The system-level chip integrates the read/write channel, ATA-100 hard-disk controller, a PCMCIA interface and a 32-bit RISC processor with digital signal processing capability. It also integrates a servo controller, 65 kbytes of instruction and data cache memory, 500 kbits of buffer memory and VCM and spindle controller and driver, program ROM and uploadable external flash memory. The chip also has extensive power-management and built-in self-test capability. The chip operates with a 3.3-V power supply and has a programmable internal regulator to provide for 2.5-V and 1.8-V power supplies as well.

The read channel megacell implements a high-performance and low-power read/write channel programmable with an operating range of 100 Mbits/second up to 500 Mbits/s, with thermal asperity detection/compensation.

The megacell contains all the functions required for recording digital data on the magnetic media, retrieving data from the analog read-back signal, and for suitably conditioning the servo signals for the servo processor. In addition, the write pre-compensation is programmable.

The three programmable parameters provide customization for each head/media and data zone recording. These parameters include boost control, cutoff frequency and group delay. The dc gain of the filter is independent of the cutoff frequency and the boost. A three-taps cosine equalizer combines with analog-to-digital conversion.

The ATA-100/PCMCIA controller operates at programmable clock rates up to 50 MHz and handles commands from the host and data transfers between the buffer and the host. The hard-disk controller is headerless, with a PCMCIA interface, memory and I/O mode and support and a 500-megabit per second read/write channel.
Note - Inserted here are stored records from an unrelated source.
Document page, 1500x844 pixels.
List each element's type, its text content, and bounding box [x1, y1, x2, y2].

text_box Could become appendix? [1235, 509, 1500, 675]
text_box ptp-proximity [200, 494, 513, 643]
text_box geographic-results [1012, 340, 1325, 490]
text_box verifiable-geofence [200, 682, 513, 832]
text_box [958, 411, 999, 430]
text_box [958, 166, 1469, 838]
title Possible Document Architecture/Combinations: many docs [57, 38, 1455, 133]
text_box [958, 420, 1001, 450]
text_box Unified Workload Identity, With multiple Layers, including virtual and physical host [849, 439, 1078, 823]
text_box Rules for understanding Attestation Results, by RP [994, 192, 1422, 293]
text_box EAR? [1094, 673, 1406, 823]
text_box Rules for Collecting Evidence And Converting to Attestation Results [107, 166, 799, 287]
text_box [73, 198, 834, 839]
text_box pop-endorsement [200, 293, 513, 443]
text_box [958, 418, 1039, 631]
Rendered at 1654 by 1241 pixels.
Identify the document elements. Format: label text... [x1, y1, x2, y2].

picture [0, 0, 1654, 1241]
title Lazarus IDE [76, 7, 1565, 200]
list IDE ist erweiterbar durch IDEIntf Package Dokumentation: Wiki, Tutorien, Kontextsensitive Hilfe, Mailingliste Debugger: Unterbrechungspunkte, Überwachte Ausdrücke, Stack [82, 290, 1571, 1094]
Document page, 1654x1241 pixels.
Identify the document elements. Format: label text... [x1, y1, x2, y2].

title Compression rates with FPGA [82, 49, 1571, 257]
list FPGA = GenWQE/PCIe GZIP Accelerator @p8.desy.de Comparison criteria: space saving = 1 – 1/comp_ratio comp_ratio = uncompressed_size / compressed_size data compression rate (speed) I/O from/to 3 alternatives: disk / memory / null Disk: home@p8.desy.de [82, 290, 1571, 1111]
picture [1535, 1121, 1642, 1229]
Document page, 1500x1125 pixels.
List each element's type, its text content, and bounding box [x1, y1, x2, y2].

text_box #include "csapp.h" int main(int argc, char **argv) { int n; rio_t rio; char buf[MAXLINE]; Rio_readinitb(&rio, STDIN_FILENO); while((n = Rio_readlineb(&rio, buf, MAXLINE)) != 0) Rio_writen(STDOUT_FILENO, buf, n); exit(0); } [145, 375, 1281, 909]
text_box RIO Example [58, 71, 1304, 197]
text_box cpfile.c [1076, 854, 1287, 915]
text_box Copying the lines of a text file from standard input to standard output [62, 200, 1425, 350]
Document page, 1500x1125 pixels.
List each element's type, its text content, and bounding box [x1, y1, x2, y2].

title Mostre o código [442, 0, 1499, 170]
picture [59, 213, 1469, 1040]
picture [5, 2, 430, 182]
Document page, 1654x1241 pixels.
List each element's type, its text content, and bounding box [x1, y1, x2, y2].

Firmware boots from internal ROM and/or external flash.

A 2-kbyte, two-way associative cache improves firmware execution speed, providing single-cycle (zero-wait-state) execution of code from flash. For critical code — such as interrupt service routine and stacks — 64 kbytes of zero-wait-state RAM is integrated in-chip. Code that is not time-critical but which must be altered may be executed from the data buffer.

The DSP/microprocessor operates at 50 MHz and manages servo, spindle control, hard-disk-controller and other drive functions. The DSP/micro- processor can also utilize a 16-bit instruction set to reduce firmware code size while the 32-bit instruction set will allow for time-critical functions such as servo processing, interrupt handling and long word memory interface.

The automatic CPU wakes on interrupt and an automatic read channel wake/sleep function is combined with other extensive capabilities of the power management block. Additional peripheral blocks like a UART and a serial port interface are incorporated for debug and programming capability.

The servo controller is user-programmable, taking its input from the analog-to-digital converter block of the R/W channel megacell. It has a separate servo frequency synthesizer and the filter has programmable cutoff and boost for servo-mode operation during servo-gate activation.

The Spindle/VCM megacell integrates spindle and VCM controllers as well as power stages. The megacell can operate at a 3.3-V or 5-V power supply level. The megacell includes Master Power On Reset, and a precision low-voltage detection circuit monitors the power supply and initiates VCM retract at voltage fault condition. The on-board programmable regulators provide 2.5-V and 1.8-V power supply based on the requirements of the application. In regular operation mode, it consumes 9 milliamps. The VCM block includes a 14-bit DAC for the servo and R/W function. The load/unload capability is performed under CPU control and is based on a 10-bit DAC.